8. Prioritize and eliminate. Priorities will change as you evolve and grow, and that it why it is important to regularly (yearly, bi-yearly, etc) assess what it important to you so that you can create the life you wish to live. When you are clear about your priorities, you will then need to let go of things that are no longer supporting the life you wish to create. For some this will be easy, but for many this will not; however, there are only so many hours and so much energy in any given day. Find your strength, know that the life you desire is worth it and become the master of it. Initially eliminating sounds harsh, but look at what you’re gaining. More time with the people you want to foster quality relationships with, more productivity in your chosen career, ultimately, more quality which will create a more fulfilling life, and before long, you won’t miss what you’ve let go because you’ll be too busy reveling in what you’ve finally been able to create.
9. Incorporate the phrase, “Let me get back to you.” Often, we are invited or asked to do something when we are speaking to someone face to face or on the phone, and robotically we say yes. Depending on the person who is asking, we may have the reflex of saying no. Either way, choose instead to utter the above mentioned phrase, giving yourself time to digest, contemplate and check to see if you’re able to and/or want to involve yourself. By doing this, you eliminate the need to break your word when you remember you aren’t able to help because of a conflicting appointment. And more importantly, it allows you to be very mindful about the decision you make.
10. Be aware of your surroundings. While you’re walking, driving, standing, or sitting, be aware of the nature, people, architecture that surrounds you. So often we go about our days that become routine and we fail to notice the changing of the leaves, the birds singing to welcome the day or the detailed architecture that we pass by. While sometimes it seems easier to notice what is wrong, why not choose to notice each day what is working, functioning well and going about as expected?

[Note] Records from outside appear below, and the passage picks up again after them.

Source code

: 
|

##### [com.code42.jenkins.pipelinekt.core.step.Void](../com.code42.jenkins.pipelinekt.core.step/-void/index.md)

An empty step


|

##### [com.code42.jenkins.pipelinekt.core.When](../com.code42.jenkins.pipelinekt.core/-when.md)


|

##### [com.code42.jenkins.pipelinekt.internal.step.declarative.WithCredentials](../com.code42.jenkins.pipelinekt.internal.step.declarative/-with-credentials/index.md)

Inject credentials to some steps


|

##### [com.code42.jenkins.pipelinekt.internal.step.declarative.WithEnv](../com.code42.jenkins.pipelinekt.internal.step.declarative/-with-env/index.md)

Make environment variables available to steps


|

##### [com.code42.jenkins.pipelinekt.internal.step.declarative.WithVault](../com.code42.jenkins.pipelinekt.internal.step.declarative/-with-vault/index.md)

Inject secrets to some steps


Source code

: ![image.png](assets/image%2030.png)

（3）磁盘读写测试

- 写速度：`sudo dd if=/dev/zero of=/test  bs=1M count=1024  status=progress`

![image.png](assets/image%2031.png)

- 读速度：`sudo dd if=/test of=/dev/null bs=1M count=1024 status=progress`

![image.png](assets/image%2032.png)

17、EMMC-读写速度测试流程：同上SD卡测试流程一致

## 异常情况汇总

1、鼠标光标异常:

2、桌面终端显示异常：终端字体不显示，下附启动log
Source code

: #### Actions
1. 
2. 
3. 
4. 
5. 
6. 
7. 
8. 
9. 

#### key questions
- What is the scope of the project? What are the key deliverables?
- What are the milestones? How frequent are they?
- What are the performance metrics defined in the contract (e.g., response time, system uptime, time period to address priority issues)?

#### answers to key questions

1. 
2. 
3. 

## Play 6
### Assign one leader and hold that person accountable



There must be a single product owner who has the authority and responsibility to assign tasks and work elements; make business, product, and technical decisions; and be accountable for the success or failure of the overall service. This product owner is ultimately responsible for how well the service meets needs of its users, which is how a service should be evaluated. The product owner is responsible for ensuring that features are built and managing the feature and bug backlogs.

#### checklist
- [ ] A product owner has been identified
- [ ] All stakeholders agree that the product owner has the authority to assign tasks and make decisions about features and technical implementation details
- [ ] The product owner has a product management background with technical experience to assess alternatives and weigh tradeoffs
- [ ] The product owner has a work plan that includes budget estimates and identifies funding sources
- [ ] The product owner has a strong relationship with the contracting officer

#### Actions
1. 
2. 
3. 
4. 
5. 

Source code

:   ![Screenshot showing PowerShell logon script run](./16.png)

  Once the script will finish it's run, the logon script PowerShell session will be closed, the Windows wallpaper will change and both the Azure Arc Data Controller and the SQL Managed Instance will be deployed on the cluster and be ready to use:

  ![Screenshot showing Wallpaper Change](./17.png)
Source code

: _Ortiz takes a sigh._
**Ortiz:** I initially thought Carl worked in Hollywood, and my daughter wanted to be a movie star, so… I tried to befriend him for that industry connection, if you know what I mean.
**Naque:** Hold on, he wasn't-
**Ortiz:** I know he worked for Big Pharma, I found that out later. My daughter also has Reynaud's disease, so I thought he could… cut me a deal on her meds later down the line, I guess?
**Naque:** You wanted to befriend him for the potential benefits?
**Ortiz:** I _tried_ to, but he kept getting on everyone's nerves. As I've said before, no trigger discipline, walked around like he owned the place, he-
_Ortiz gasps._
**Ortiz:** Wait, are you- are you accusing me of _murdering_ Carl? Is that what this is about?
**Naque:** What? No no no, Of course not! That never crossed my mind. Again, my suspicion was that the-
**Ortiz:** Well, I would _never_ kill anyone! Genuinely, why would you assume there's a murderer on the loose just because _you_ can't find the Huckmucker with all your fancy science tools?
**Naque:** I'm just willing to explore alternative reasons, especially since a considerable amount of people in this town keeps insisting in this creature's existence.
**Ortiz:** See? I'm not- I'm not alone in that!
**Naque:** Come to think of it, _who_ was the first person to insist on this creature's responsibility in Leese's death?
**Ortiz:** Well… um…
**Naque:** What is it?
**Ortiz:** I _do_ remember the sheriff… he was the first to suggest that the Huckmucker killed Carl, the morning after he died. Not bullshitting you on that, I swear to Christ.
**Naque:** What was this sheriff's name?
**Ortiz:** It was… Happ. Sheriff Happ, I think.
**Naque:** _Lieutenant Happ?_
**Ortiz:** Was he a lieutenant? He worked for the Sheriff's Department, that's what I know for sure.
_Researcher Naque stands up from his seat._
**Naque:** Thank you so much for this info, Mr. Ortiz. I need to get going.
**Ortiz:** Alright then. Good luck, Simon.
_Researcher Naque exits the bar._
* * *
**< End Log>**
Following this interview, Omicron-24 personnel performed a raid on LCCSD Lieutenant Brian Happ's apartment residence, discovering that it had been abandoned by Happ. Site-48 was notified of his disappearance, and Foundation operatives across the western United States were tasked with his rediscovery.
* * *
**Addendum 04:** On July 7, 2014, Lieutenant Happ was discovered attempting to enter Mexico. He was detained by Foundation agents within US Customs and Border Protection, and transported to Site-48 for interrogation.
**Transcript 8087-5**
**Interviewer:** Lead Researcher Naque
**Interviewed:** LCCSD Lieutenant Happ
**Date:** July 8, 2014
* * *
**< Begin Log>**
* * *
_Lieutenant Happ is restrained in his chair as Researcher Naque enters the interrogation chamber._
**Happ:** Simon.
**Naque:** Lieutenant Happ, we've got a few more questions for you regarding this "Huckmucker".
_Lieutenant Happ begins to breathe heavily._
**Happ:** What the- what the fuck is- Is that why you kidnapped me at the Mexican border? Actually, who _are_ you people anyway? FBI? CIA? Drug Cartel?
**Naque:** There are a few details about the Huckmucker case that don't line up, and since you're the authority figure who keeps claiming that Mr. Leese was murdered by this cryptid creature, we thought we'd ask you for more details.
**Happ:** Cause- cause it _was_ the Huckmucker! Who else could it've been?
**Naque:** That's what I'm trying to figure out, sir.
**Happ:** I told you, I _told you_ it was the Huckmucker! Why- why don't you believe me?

“The present moment is filled with joy and happiness. If you are attentive, you will see it.”
― Thich Nhat Hanh
11. Notice a need and act. Simple acts of kindness throughout the day aren’t expected, but are almost always appreciated. If you see your secretary is frazzled, asked her what you can do to help. If you notice someone could benefit from you holding open the door for them as they are leaving the grocery store, hold it open. Simple gestures that demonstrate your mindfulness of what is going on in the present moment are ways you can be more mindful. By involving yourself in this way, you are cultivating a more positive environment.
As you can see, it doesn’t take grand gestures, large amounts of money or excess amounts of time to live more mindfully, and the pay off can be quite amazing.